● **EXERCISE GOAL**
In the forum thread below about elvish tales, why is Arvedui glad the question sticks to elvish tales? Answer in one to three sentences.

# To hear an elvish tale...



## Confusticated (May 10, 2004)

Which tale would you most like to sit by the fire and hear?


----------



## Arvedui (May 10, 2004)

It is a good thing that you have limited it to elvish tales, or I would have needed a couple of lifetimes.

One story that immediately comes to mind, is the Hunting of the Wolf, told by Mablung.
But there are so many stories I would want to hear:
- Eärendil's journey (though not quite Middle-earth, I know)
- Echtelion's and Glorfindel's fight with the Balrogs.
- Galadriel's account on why she choose to remain.
- Elrond telling of the battle on the slopes of Mount Doom.
- Fingon telling of the rescue of Maedhros.

and many, many more.


----------



## Confusticated (May 10, 2004)

● **GIVEN DATA**
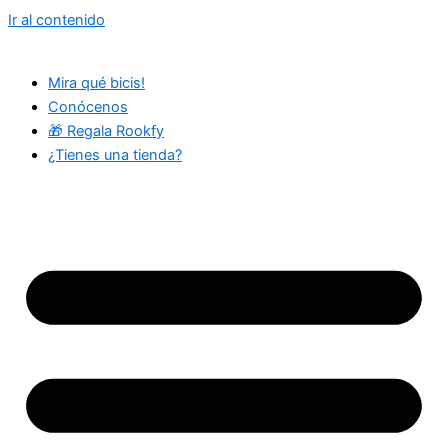
Ir al contenido
Mira qué bicis!
Conócenos
🎁 Regala Rookfy
¿Tienes una tienda?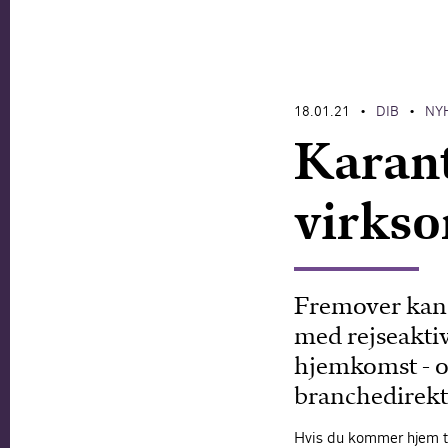
18.01.21
DIB
NY
•
•
Karant
virkso
Fremover kan 
med rejseaktiv
hjemkomst - og
branchedirekt
Hvis du kommer hjem til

● **EXERCISE OUTPUT**
Arvedui says that without that limit, hearing all the stories he'd want would have taken him a couple of lifetimes.